É preciso dar continuidade a política de fortalecimento da agricultura; acelerar os investimentos em energia; estimular a produção de bens de consumo de massa; e não se esquecer de incentivar setores de grande alcance social, como por exemplo, o de habilitação popular.
Para combater a inflação precisamos aumentar a produção e não reduzi-la. Precisamos aproveitar a capacidade ociosa existente em muitos setores. Com o aumento de produção, poderemos reduzir os preços.
Precisamos também dar condições e ao mesmo tempo exigir que o governo reequilibre seu orçamento. Para isto é necessário reduzir as despesas de custeio, reduzir os subsídios, e aumentar a receita em setores determinados.
Em síntese, precisamos produzir mais, exportar mais, e mudar a estrutura de consumo, consumindo menos bens de luxo, que são também os bens com mais alto componente importado.

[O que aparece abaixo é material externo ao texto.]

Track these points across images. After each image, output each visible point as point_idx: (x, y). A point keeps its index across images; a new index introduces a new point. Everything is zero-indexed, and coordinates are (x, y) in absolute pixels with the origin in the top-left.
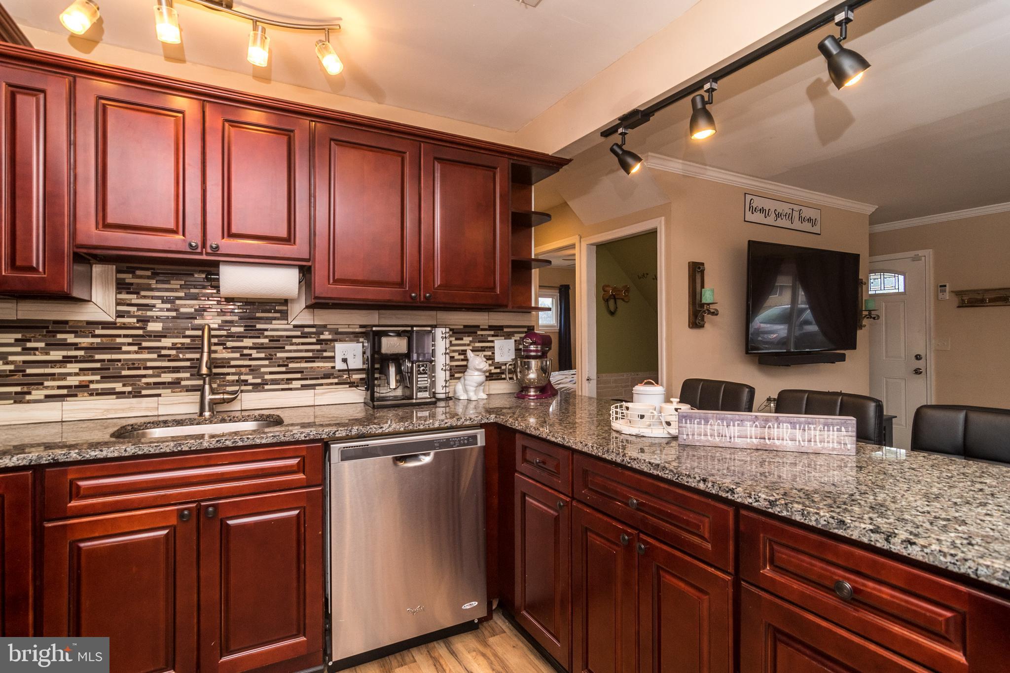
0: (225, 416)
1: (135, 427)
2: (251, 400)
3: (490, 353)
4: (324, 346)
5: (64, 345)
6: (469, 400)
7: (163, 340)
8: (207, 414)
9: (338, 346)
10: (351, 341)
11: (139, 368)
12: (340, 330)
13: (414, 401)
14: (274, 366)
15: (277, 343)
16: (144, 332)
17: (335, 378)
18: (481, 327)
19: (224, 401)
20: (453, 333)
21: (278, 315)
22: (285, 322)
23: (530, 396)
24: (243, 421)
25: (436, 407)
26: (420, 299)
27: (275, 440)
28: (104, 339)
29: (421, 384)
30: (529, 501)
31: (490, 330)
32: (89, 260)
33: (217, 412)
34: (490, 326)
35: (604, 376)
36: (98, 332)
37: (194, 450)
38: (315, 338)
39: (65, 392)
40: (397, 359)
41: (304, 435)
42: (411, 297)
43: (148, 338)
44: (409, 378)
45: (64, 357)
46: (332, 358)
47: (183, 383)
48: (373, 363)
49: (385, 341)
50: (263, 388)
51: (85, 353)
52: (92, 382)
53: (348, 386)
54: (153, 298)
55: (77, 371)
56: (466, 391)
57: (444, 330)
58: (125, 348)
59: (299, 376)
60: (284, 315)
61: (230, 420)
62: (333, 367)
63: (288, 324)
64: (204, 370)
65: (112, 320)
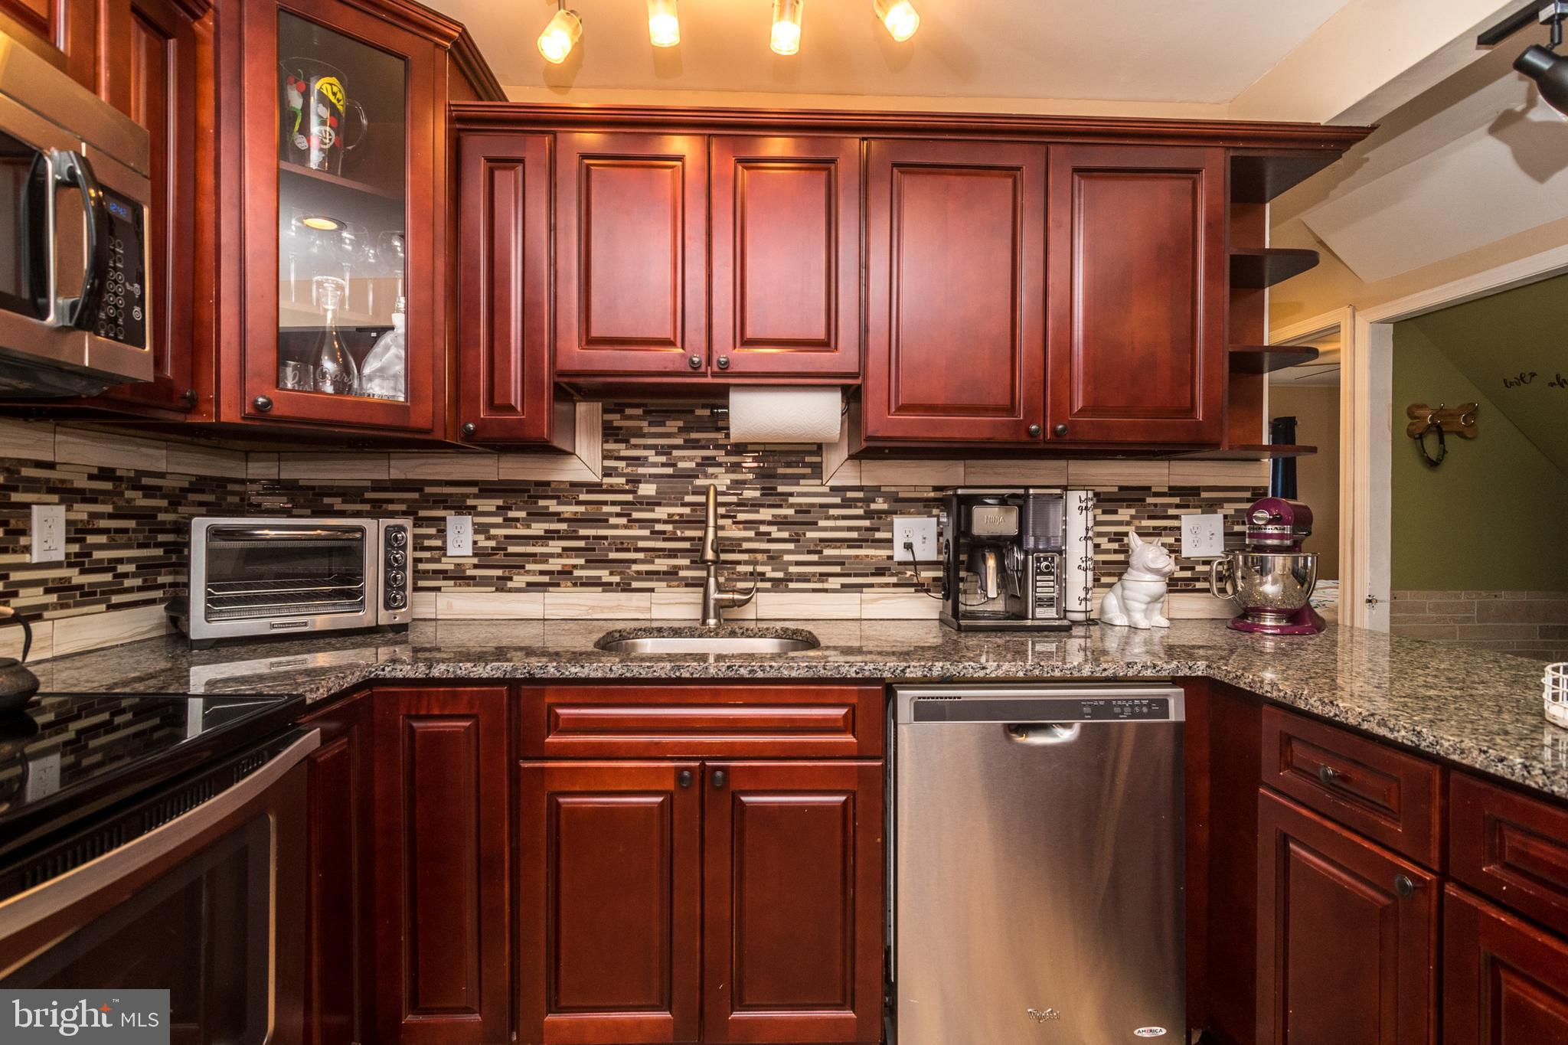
0: (735, 626)
1: (624, 634)
2: (770, 605)
3: (1171, 540)
4: (875, 521)
5: (546, 515)
6: (1133, 628)
7: (657, 509)
8: (712, 622)
9: (898, 521)
10: (919, 513)
11: (628, 550)
12: (901, 495)
13: (1029, 623)
14: (802, 553)
15: (806, 517)
16: (634, 498)
17: (892, 575)
18: (1153, 490)
19: (734, 604)
20: (1098, 501)
21: (808, 471)
22: (818, 482)
23: (1265, 627)
24: (760, 637)
25: (1070, 637)
26: (1045, 436)
27: (810, 674)
28: (589, 507)
29: (1042, 593)
30: (1295, 852)
31: (1171, 495)
32: (572, 396)
33: (725, 620)
34: (1170, 488)
35: (1409, 597)
36: (583, 497)
37: (696, 678)
38: (861, 507)
39: (546, 579)
40: (999, 545)
41: (854, 669)
42: (1029, 433)
43: (639, 506)
44: (1019, 580)
45: (546, 531)
46: (889, 542)
47: (682, 573)
48: (957, 552)
49: (978, 512)
50: (787, 586)
51: (568, 526)
52: (575, 567)
53: (913, 590)
54: (646, 447)
55: (559, 550)
56: (1126, 610)
57: (1083, 495)
58: (613, 521)
59: (837, 569)
60: (817, 471)
61: (743, 633)
62: (890, 558)
63: (822, 485)
64: (710, 555)
65: (597, 480)
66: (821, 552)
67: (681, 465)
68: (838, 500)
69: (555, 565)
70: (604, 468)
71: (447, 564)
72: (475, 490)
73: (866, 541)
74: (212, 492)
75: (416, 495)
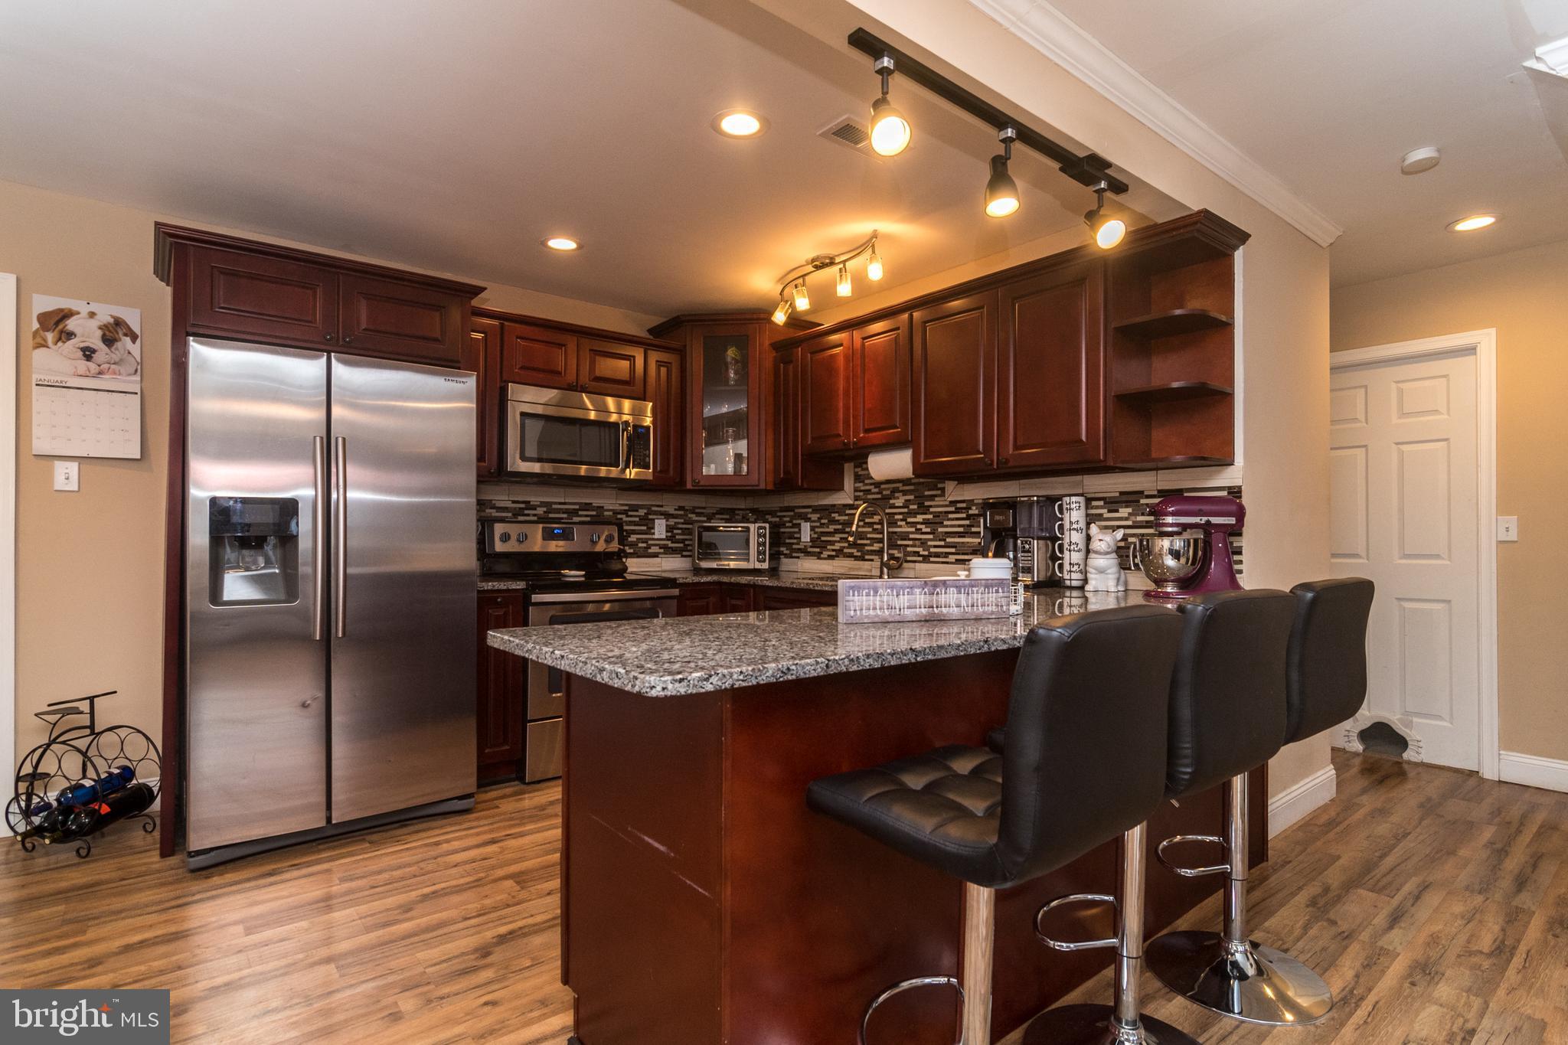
4: (972, 521)
5: (834, 521)
11: (864, 539)
14: (936, 540)
15: (938, 519)
18: (1146, 493)
19: (892, 567)
26: (995, 465)
28: (850, 517)
29: (1024, 564)
34: (1159, 491)
36: (847, 512)
38: (965, 513)
39: (834, 553)
42: (987, 465)
45: (834, 529)
50: (929, 559)
51: (842, 527)
52: (844, 547)
54: (871, 484)
55: (838, 539)
62: (980, 543)
65: (851, 502)
66: (945, 540)
67: (884, 493)
68: (953, 509)
69: (837, 546)
70: (855, 496)
71: (801, 546)
72: (810, 510)
73: (967, 533)
74: (727, 514)
75: (792, 513)
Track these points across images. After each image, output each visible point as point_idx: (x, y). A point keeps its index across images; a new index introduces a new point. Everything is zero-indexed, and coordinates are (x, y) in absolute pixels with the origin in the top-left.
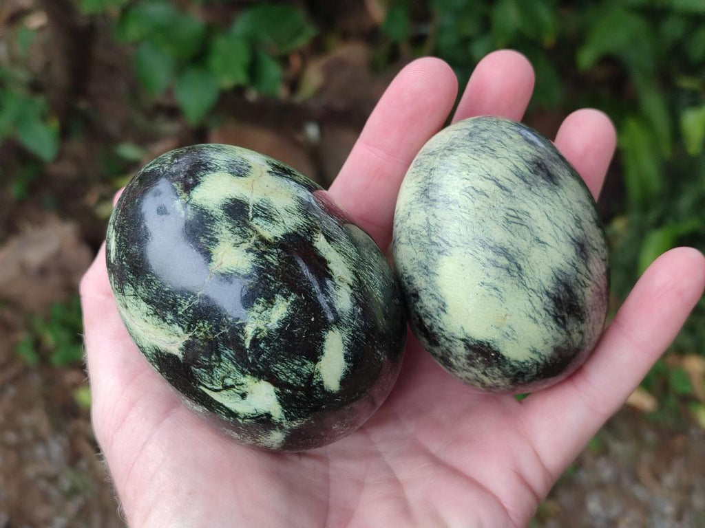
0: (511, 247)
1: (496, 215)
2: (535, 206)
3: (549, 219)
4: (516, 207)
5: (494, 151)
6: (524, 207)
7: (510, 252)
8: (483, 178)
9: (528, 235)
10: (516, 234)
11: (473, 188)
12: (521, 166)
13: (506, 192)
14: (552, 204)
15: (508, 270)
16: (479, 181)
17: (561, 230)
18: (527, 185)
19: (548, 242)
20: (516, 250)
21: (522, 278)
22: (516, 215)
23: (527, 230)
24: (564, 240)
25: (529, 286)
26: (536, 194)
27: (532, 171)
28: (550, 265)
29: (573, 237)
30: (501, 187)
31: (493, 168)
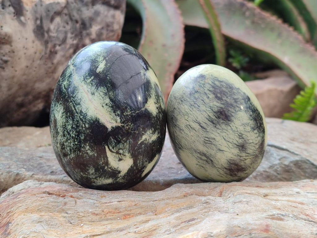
0: (207, 153)
1: (200, 140)
2: (218, 135)
3: (225, 140)
4: (208, 137)
5: (199, 106)
6: (213, 136)
7: (207, 155)
8: (194, 122)
9: (215, 148)
10: (209, 148)
11: (190, 125)
12: (211, 115)
13: (204, 130)
14: (226, 132)
15: (207, 161)
16: (193, 123)
17: (231, 143)
18: (214, 125)
19: (224, 150)
20: (210, 154)
21: (213, 164)
22: (208, 140)
23: (214, 146)
24: (233, 147)
25: (216, 166)
26: (219, 129)
27: (217, 117)
28: (226, 158)
29: (238, 144)
30: (202, 127)
31: (198, 117)
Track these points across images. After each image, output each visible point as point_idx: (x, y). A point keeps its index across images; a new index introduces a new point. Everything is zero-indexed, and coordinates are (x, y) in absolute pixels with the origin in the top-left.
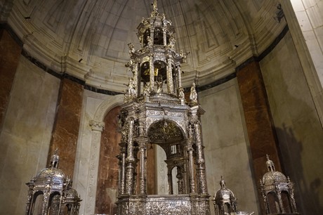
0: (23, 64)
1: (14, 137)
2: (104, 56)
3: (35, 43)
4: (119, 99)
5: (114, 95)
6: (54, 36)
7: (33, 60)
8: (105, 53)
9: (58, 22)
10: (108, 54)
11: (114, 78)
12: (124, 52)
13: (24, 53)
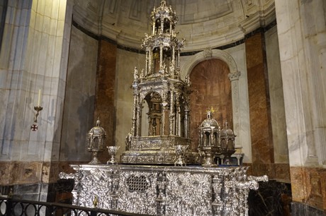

Estou convencido de que somos capazes de realizar essa política. E não precisamos, em absoluto, da tutela de ninguém. Quando os banqueiros internacionais nos emprestaram US$ 50 bilhões, estavam demonstrando que acreditavam no Brasil e, ao mesmo tempo, que estavam fazendo um bom negócio. Não há razão alguma para que mudem de opinião. O Brasil já é um grande país no cenário internacional. Acredito que sabemos muito bem conduzir nossa própria política econômica. E se houver um engajamento de toda a sociedade brasileira e em particular, dos empresários, dentro de uma política econômica efetivamente descentralizada, vamos superar as dificuldades, certamente com sacrifícios, mas num prazo mais curto do que se possa imaginar.